Literature, he wrote, "goes more than ever to the wall. . . . I am all on the side, now, of the small countries. They are the only honest ones left." James had no use for Teddy Roosevelt, with whom he dined at the White House; found blacks in Charleston, S.C., more interesting than whites, and hoped that the melting pot of New York's Lower East Side would yield a new American language that he called the "Accent of the Future."

One of the strengths of this biography is Mr. Kaplan's depiction of James' miserable failure as a playwright, as well as the fantasies and self-deceptions that kept him going for so long when any other sanely self-protecting writer would have quit. There is also the picture, once James had given up, of his optimism, finding success in failure: "Oh yes -- the weary, woeful time has done something for me, has had . . . an intense little lesson and direction."

The "little lesson," James believed, was good for his fiction. But Mr. Kaplan questions that, lucidly observing that very possibly his fiction might not have been so different without his venture into the theater. It was a fiasco made all the worse by James' conviction that he had to write down to his audience, indeed had to write down to the lowest possible level -- something he had never done with fiction.

But then, he was never happy with the theater. Mr. Kaplan cites James' well-known distaste for the concessions he had to make to an audience that demands that the evening's "business be limited by the time between dinner and the suburban train." The play was one literary form in which success eluded him, and Mr. Kaplan shows that how it did so only demonstrated all the more that James was a fiction writer down to the bone.
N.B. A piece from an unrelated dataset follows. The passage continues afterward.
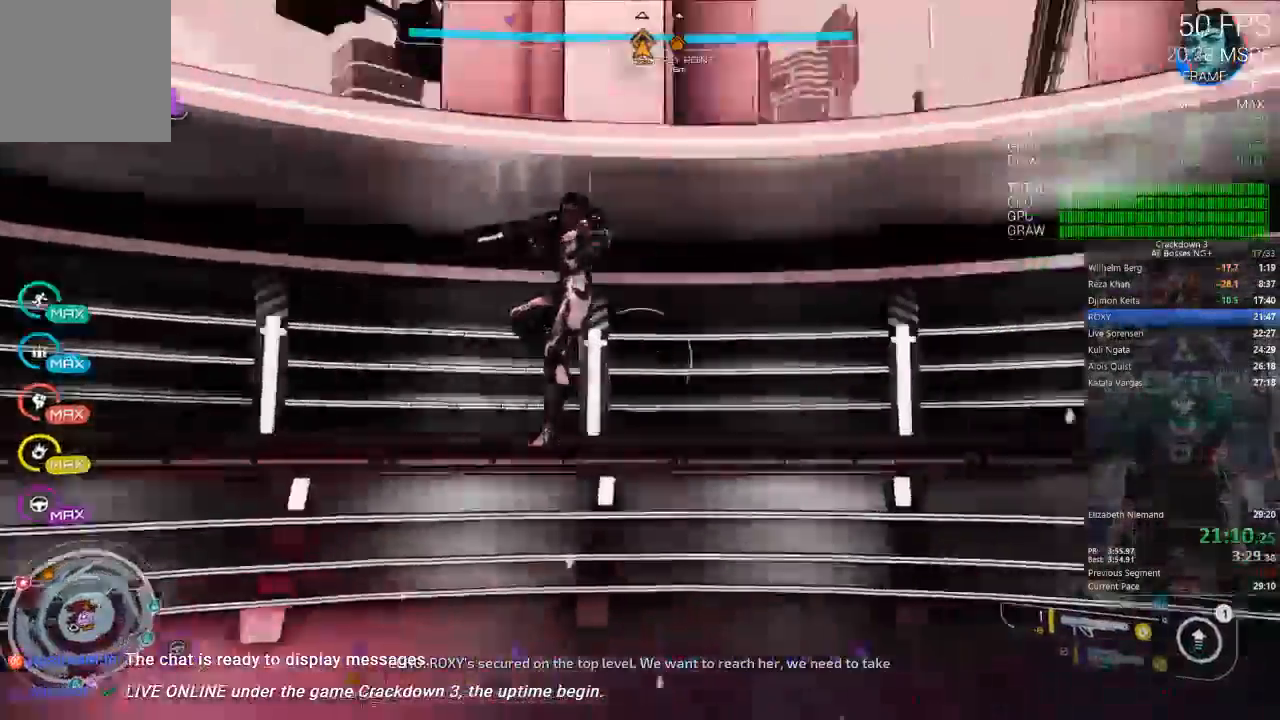
{"dt_ms": 1000, "buttons": [], "left_stick": "left", "right_stick": "up"}
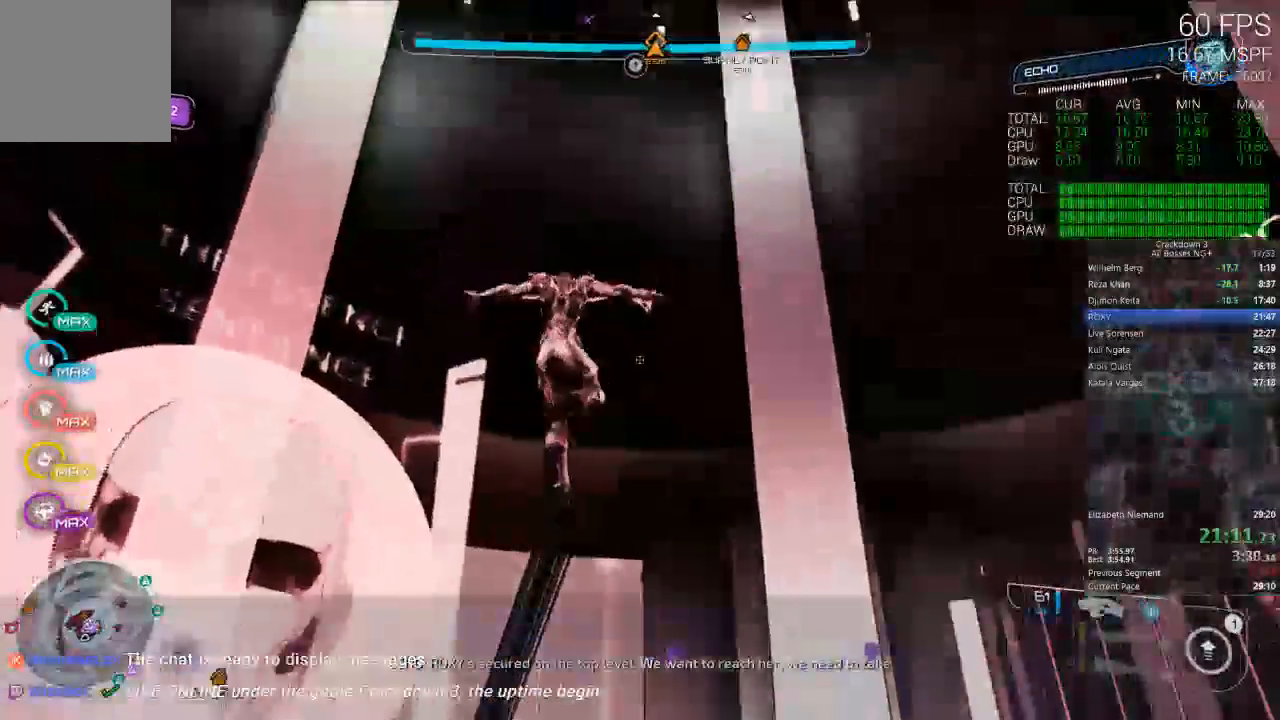
{"dt_ms": 500, "buttons": ["L1"], "left_stick": "center", "right_stick": "up", "events": [[50, "right_stick", "center"], [117, "left_stick", "center"], [150, "Y", "down"], [250, "Y", "up"], [350, "left_stick", "right"], [450, "left_stick", "center"], [450, "right_stick", "up"], [483, "L1", "down"]]}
This biography also has its share of wild anecdotes, such as the case of James' intimate friendship with the writer Constance Woolson, and the moving story of his attempt to get rid of her many black dresses after her suicide.

Mr. Kaplan writes: "For some bizarre reason, he thought that he could best get rid of them by drowning them. 'He threw them in the water and they came up like balloons all around him, and the more he tried to throw them down, they got all this air, the more they came up and he was surrounded by these horrible black balloons.' Again and again 'he tried to beat these horrible black things down and up they came again and he was surrounded by them.' "

Then there are James' peculiarities with regard to food, from his aunt's advising him that probably all his health problems were due to his not knowing that "the skins of grapes are very constipating," to his conversion, later in life, to "Fletcherizing." This, evidently, was a nutritionist philosophy whereby intense mastication of food was regarded as a panacea for all ailments.